Job item:
Your task is to transcribe the entries below exactly, from their first line down to the line containing "MEM_WriteReg = 5'd0;", and to stop there.

***** Information provided

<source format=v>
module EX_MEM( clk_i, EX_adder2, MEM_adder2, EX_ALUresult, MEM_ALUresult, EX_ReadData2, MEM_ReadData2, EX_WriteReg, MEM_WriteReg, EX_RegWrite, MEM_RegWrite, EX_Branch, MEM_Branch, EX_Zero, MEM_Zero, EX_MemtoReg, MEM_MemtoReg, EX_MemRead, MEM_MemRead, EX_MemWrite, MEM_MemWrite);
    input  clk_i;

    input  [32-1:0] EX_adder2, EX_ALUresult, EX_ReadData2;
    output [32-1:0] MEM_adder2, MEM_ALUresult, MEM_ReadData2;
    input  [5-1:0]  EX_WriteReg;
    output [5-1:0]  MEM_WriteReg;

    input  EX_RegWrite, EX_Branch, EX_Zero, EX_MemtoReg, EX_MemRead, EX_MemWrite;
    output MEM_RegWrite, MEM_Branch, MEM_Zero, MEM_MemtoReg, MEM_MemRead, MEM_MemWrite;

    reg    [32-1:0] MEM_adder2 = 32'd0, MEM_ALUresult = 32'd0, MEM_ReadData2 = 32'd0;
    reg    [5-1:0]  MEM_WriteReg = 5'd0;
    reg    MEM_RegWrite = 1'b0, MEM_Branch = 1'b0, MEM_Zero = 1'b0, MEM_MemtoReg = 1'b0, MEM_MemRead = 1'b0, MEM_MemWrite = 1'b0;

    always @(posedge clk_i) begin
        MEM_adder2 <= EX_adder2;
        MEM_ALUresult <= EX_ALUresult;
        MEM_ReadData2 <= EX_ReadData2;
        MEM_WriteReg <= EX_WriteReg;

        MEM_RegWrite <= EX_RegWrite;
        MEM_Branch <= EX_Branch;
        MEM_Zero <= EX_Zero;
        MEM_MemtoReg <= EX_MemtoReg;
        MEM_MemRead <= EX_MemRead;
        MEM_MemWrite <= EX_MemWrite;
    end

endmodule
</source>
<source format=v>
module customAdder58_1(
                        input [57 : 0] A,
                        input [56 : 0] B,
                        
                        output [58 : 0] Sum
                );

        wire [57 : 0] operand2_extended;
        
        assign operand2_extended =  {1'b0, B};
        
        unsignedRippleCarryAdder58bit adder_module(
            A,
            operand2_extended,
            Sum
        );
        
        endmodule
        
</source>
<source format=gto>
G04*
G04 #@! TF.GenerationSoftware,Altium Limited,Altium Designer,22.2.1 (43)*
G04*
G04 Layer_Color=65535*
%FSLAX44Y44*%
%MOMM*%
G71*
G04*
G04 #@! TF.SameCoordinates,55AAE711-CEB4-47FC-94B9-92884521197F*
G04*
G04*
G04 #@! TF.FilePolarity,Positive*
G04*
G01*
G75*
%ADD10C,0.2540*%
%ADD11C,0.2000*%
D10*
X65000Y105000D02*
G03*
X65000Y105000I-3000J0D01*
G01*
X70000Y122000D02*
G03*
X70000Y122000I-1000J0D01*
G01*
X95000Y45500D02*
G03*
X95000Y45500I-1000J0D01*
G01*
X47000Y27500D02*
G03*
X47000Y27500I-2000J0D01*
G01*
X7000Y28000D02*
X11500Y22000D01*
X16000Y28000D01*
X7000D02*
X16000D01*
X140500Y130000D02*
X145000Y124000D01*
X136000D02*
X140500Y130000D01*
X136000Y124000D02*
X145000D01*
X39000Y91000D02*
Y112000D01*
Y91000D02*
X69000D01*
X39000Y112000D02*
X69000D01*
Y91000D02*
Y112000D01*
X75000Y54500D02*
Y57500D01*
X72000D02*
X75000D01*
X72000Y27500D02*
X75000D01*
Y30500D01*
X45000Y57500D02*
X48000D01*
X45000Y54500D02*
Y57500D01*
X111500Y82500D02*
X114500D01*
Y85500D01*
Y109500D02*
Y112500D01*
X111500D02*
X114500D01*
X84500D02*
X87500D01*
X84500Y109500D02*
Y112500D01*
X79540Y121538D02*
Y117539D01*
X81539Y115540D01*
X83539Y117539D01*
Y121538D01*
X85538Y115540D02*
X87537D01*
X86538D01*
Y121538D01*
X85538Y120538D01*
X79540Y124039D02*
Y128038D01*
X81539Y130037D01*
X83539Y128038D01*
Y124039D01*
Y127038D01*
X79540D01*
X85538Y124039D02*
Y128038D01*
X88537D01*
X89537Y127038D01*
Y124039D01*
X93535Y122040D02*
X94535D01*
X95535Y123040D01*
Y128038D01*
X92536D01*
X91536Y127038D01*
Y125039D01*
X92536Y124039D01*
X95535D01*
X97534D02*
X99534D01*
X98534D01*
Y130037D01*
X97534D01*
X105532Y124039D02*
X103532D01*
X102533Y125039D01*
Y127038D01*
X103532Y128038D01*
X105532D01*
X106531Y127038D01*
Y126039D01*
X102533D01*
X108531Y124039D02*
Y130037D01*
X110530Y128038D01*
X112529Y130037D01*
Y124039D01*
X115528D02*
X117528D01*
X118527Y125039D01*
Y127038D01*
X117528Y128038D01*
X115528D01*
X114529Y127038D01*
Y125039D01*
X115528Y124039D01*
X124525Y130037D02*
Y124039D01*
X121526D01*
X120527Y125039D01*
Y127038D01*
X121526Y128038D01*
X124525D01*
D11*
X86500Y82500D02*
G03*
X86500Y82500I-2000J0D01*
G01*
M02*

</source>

**********

Solution below:
<source format=v>
module EX_MEM( clk_i, EX_adder2, MEM_adder2, EX_ALUresult, MEM_ALUresult, EX_ReadData2, MEM_ReadData2, EX_WriteReg, MEM_WriteReg, EX_RegWrite, MEM_RegWrite, EX_Branch, MEM_Branch, EX_Zero, MEM_Zero, EX_MemtoReg, MEM_MemtoReg, EX_MemRead, MEM_MemRead, EX_MemWrite, MEM_MemWrite);
    input  clk_i;

    input  [32-1:0] EX_adder2, EX_ALUresult, EX_ReadData2;
    output [32-1:0] MEM_adder2, MEM_ALUresult, MEM_ReadData2;
    input  [5-1:0]  EX_WriteReg;
    output [5-1:0]  MEM_WriteReg;

    input  EX_RegWrite, EX_Branch, EX_Zero, EX_MemtoReg, EX_MemRead, EX_MemWrite;
    output MEM_RegWrite, MEM_Branch, MEM_Zero, MEM_MemtoReg, MEM_MemRead, MEM_MemWrite;

    reg    [32-1:0] MEM_adder2 = 32'd0, MEM_ALUresult = 32'd0, MEM_ReadData2 = 32'd0;
    reg    [5-1:0]  MEM_WriteReg = 5'd0;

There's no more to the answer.